I've hit a problem that asked me to read the docs at
rustc --explain E0499
aka "A variable was borrowed as mutable more than once".
But when trying to minimise the problem, I don't understand why my code is failing anymore.
Let's start on one end of the spectrum, with a simple example that does seem to compile. I have a struct with multiple fields inside, and I want to pass those fields to a function that can mutate them.
struct Foo {
a: String,
b: String,
}
pub fn thing_with_foo() {
let mut foo = Foo {
a: "a".to_string(),
b: "b".to_string(),
};
thing_with_strings(&mut foo.a, &mut foo.b)
}
pub fn thing_with_strings(a: &mut String, b: &mut String) {}
Unless that's doing some magic copying, that looks like the compiler actually understands that the two fields are being independently mutated and that the foo
is doesn't have a double mutation leak.
But now let's say we're accessing Foo
from an async_rwlock::RwLock
instead (presumably the same will apply for the sync
version)
pub async fn thing_with_foo() {
let foo = Foo {
a: "a".to_string(),
b: "b".to_string(),
};
let locked = RwLock::new(foo);
{
let mut bar = locked.write().await;
thing_with_strings(&mut bar.a, &mut bar.b);
}
}
now my compile fails with
37 | thing_with_strings(&mut bar.a, &mut bar.b);
| ------------------ --- ^^^ second mutable borrow occurs here
| | |
| | first mutable borrow occurs here
| first borrow later used by call
have I done something horribly wrong here?
The RwLock
is dropped at the end of the block. I added an explicit block here to make that clear. bar
is actually a RwLockWriteGuard<'_, Foo>
although it mostly behaves like a Foo
. I tried shadowing the bar
variable here (which doesn't cause the lock to be dropped, because shadowing doesn't remove it from the scope) to remove the complexity introduced by the guard forwarding the methods but I wasn't able to figure out how to do that.
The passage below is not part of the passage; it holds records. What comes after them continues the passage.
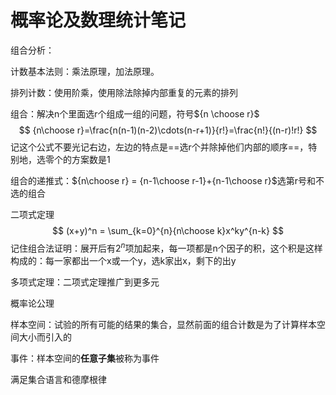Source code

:# 概率论及数理统计笔记



组合分析：

计数基本法则：乘法原理，加法原理。

排列计数：使用阶乘，使用除法除掉内部重复的元素的排列

组合：解决n个里面选r个组成一组的问题，符号${n \choose r}$
$$
{n\choose r}=\frac{n(n-1)(n-2)\cdots(n-r+1)}{r!}=\frac{n!}{(n-r)!r!}
$$
记这个公式不要光记右边，左边的特点是==选r个并除掉他们内部的顺序==，特别地，选零个的方案数是1

组合的递推式：${n\choose r} = {n-1\choose r-1}+{n-1\choose r}$选第r号和不选的组合

二项式定理
$$
(x+y)^n = \sum_{k=0}^{n}{n\choose k}x^ky^{n-k}
$$
记住组合法证明：展开后有$2^n$项加起来，每一项都是n个因子的积，这个积是这样构成的：每一家都出一个x或一个y，选k家出x，剩下的出y

多项式定理：二项式定理推广到更多元



概率论公理

样本空间：试验的所有可能的结果的集合，显然前面的组合计数是为了计算样本空间大小而引入的

事件：样本空间的**任意子集**被称为事件

满足集合语言和德摩根律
Also I tried splitting out the fields into separate variables, but that also fails
let mut a = &mut bar.a;
let mut b = &mut bar.b;
36 | let mut a = &mut bar.a;
| --- first mutable borrow occurs here
37 | let mut b = &mut bar.b;
| ^^^ second mutable borrow occurs here
I'm not trying to borrow the struct twice, I just want to split up the contents of that struct into two separately mutable parts... I'm really confused why I can do that in my simple example but not when I introduce the RwLock into the equation.